Retinal conditions (history of detachment, tears, or macular degeneration): The classical texts don’t address these conditions because they predate modern diagnosis. Any sustained bright-light fixation in eyes with compromised retinas warrants medical clearance.

Recent eye surgery (LASIK, cataract removal): Wait until your surgeon clears you. The deliberate non-blinking and reflex tearing could irritate healing tissue.

Dry eye syndrome. Thomas Stelmack, OD, a retired Chief of Optometry at a VA Medical Center, warns that forced non-blinking with existing dry eye “could cause desiccation of your cornea and place you at risk of a nasty infection.” He recommends having your eye doctor check for dry eye before committing to regular trataka practice. He also notes that women and older adults face higher dry eye risk.

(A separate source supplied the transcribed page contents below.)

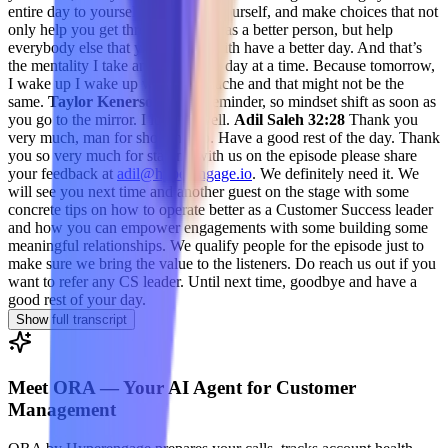
entire day to yourself, be kind to yourself, and make choices that not
only help you get through the day as a better person, but help
everybody else that you interact with have a better day. And that’s
the mentality I take and I take one day at a time. Because tomorrow,
I wake up I wake up with a headache and that might not be the
same.
Taylor Kenerson 32:15
reminder, so mindset shift as soon as
you go to the mirror. I love it. Well.
Adil Saleh 32:28
Thank you
very much, man for showing up. Have a good rest of the day. Thank
you so very much for staying with us on the episode please share
your feedback at
adil@hyperengage.io
. We definitely need it. We
will see you next time and another guest on the stage with some
concrete tips on how to operate better as a Customer Success leader
and how you can empower engagements with some building some
meaningful relationships. We qualify people for the episode just to
make sure we bring the value to the listeners. Do reach us out if you
want to refer any CS leader. Until next time, goodbye and have a
good rest of your day.
Show full transcript
Meet ORA — Your AI Agent for Customer
Management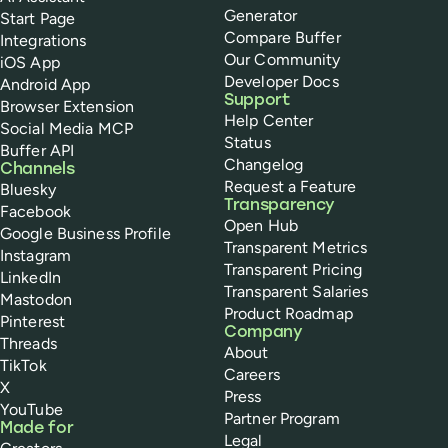
Generator
Start Page
Compare Buffer
Integrations
Our Community
iOS App
Developer Docs
Android App
Support
Browser Extension
Help Center
Social Media MCP
Status
Buffer API
Changelog
Channels
Request a Feature
Bluesky
Transparency
Facebook
Open Hub
Google Business Profile
Transparent Metrics
Instagram
Transparent Pricing
LinkedIn
Transparent Salaries
Mastodon
Product Roadmap
Pinterest
Company
Threads
About
TikTok
Careers
X
Press
YouTube
Partner Program
Made for
Legal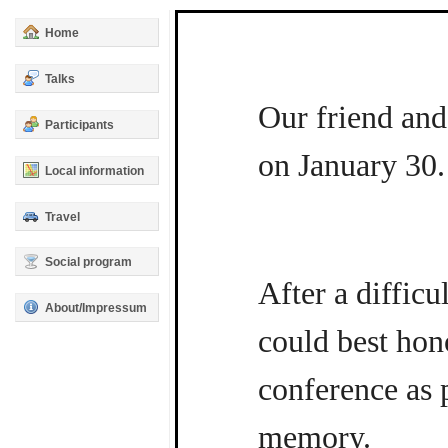
Home
Talks
Our friend and
Participants
on January 30.
Local information
Travel
Social program
After a difficu
About/Impressum
could best hon
conference as p
memory.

Epilepsy. A flickering candle flame can be a seizure trigger. Use a non-flickering object like a black dot on paper or a fixed image instead.


Sources

  • Bansal, C. (2014). “Comparative study on the effect of Saptamrita Lauha and Yoga therapy in myopia.” Ayu, 35(1), 22-27. PMCID: PMC4213962.
  • Tiwari, K.K., Shaik, R., Aparna, B., & Brundavanam, R. (2018). “A Comparative Study on the Effects of Vintage Nonpharmacological Techniques in Reducing Myopia (Bates Eye Exercise Therapy vs. Trataka Yoga Kriya).” International Journal of Yoga, 11(1), 72-76. PMCID: PMC5769202.
  • Gopinathan, G., Dhiman, K.S., & Manjusha, R. (2012). “A clinical study to evaluate the efficacy of Trataka Yoga Kriya and eye exercises (non-pharmacological methods) in the management of Timira (Ammetropia and Presbyopia).” Ayu, 33(4), 543-546. PMCID: PMC3665208.
  • Swathi, P.S., Saoji, A.A., & Bhat, R. (2022). “The role of trataka in ameliorating visual strain and promoting psychological well-being during prolonged use of digital displays: A randomized controlled trial.” Work, 71(2), 327-333. PMID: 35095011.
  • Ismail, A.M.A., Abd Elfatah Abo Saif, H.F., & El-Moatasem Mohamed, A.M. (2021). “Effect of Jyoti-Trataka on intraocular pressure, autonomic control, and blood glucose in diabetic patients with high-tension primary open-angle glaucoma: A randomized-controlled trial.” Journal of Complementary and Integrative Medicine, 19(4), 1013-1018. PMID: 34303323.
  • Sankalp, Dada, T., Yadav, R.K., et al. (2022). “Effect of Tratak (Yogic Ocular Exercises) on Intraocular Pressure in Glaucoma: An RCT.” International Journal of Yoga, 15(1), 68-73. PMCID: PMC9015087.
  • Muktibodhananda, S. (2000). Hatha Yoga Pradipika. Munger: Yoga Publications Trust (Bihar School of Yoga).
  • Niranjanananda, S.S. (2012). Gheranda Samhita: Commentary on the Yoga Teachings of Maharshi Gheranda. Munger: Yoga Publications Trust.